> [SOURCE DOCUMENT]
- Music
- 23 Jan 02
They came, they saw, they conquered - again. Ash's comeback kid Tim Wheeler looks back over a spectacular year. Angel interceptor: Kim Porcelli
It’s been a year full of triumphs for Ash, so you’d think they’d be well accustomed to lavish praise and congratulations. However, I’ve just compared them to the Beach Boys, and that sound you almost hear is of Tim Wheeler blushing.
“Wow…. Cool as fuck! (pause) …Well, I’m a huge fan, huge. He (Brian Wilson) had this deep… emotion… behind his songs, and at the same time people could listen to them and think they’re kinda bubblegum. But there’s a lot more going on there than you think.”

> [DATA EXTRACTS]

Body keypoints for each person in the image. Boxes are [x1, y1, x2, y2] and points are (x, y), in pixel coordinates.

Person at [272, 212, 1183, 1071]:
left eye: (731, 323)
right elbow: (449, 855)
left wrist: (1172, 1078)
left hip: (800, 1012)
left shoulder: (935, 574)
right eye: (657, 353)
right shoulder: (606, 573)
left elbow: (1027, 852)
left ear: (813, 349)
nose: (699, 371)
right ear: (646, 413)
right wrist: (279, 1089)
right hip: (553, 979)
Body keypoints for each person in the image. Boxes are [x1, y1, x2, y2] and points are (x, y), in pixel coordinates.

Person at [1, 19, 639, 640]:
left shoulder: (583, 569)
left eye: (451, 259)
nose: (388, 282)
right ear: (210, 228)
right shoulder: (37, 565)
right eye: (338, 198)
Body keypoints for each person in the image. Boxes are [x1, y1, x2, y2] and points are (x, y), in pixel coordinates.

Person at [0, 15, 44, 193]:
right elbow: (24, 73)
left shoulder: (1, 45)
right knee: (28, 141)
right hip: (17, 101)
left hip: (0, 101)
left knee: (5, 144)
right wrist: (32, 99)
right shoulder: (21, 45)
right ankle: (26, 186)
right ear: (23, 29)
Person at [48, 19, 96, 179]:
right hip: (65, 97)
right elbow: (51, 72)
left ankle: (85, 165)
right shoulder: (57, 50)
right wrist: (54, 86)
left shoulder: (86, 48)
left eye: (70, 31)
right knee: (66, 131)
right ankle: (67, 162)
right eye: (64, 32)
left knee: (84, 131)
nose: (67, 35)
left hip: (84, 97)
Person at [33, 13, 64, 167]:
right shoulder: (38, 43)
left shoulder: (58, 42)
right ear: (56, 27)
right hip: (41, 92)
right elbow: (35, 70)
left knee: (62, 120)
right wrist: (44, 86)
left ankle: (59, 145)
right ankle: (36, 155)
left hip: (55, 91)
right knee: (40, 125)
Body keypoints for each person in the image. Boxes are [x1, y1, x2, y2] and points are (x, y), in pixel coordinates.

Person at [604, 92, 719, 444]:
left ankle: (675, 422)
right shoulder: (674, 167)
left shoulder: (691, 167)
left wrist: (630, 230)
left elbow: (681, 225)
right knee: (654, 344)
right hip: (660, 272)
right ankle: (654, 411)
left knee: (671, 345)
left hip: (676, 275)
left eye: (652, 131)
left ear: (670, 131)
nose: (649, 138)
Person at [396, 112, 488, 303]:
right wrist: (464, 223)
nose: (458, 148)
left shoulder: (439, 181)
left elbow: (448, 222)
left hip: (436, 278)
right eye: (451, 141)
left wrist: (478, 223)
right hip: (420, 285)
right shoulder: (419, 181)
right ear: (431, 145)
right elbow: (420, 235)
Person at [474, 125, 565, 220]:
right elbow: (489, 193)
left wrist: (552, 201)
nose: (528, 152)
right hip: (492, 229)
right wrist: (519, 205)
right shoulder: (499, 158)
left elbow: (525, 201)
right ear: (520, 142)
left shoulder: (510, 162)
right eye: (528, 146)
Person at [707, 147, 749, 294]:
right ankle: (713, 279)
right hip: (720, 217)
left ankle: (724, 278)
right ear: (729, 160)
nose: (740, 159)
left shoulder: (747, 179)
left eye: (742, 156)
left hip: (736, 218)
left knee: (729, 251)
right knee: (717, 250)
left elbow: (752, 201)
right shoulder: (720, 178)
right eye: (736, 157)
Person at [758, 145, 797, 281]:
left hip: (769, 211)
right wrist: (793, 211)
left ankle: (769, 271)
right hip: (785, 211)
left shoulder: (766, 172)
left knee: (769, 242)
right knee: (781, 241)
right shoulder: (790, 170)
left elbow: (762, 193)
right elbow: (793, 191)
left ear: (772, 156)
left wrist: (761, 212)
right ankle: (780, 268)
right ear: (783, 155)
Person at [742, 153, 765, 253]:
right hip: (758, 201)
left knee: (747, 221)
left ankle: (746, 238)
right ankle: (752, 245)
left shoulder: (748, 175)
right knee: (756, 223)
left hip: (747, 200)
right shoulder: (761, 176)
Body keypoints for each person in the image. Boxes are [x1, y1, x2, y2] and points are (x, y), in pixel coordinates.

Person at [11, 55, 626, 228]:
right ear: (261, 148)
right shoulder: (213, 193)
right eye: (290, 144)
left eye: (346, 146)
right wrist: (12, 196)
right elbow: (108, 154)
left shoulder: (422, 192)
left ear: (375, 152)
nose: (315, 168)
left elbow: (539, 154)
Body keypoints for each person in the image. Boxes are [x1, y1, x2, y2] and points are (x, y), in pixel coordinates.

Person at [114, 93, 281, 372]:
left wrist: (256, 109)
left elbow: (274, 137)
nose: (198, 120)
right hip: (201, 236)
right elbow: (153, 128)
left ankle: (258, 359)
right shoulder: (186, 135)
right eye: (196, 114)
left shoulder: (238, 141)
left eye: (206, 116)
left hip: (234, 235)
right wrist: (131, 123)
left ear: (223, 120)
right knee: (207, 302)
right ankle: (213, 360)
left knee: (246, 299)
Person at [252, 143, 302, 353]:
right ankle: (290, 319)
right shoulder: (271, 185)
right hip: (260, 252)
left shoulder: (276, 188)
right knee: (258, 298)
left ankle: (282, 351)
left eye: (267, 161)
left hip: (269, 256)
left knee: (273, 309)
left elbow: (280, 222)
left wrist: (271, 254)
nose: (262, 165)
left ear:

> [WORK REQUEST 1] Translate this sentence from the Ash interview into Spanish: "It's been a year full of triumphs for Ash, so you'd think they'd be well accustomed to lavish praise and congratulations."
> [WORK REQUEST 2]
Answer these questions from the Ash interview.
(a) What date appears at the top of the interview?
(b) Which band does the interviewer compare Ash to?
(c) Who is named after "Angel interceptor:"?

> [ANSWER AREA 1] Ha sido un año lleno de triunfos para Ash, así que uno pensaría que ya estarían bien acostumbrados a los elogios efusivos y a las felicitaciones.

> [ANSWER AREA 2]
(a) 23 Jan 02
(b) The Beach Boys
(c) Kim Porcelli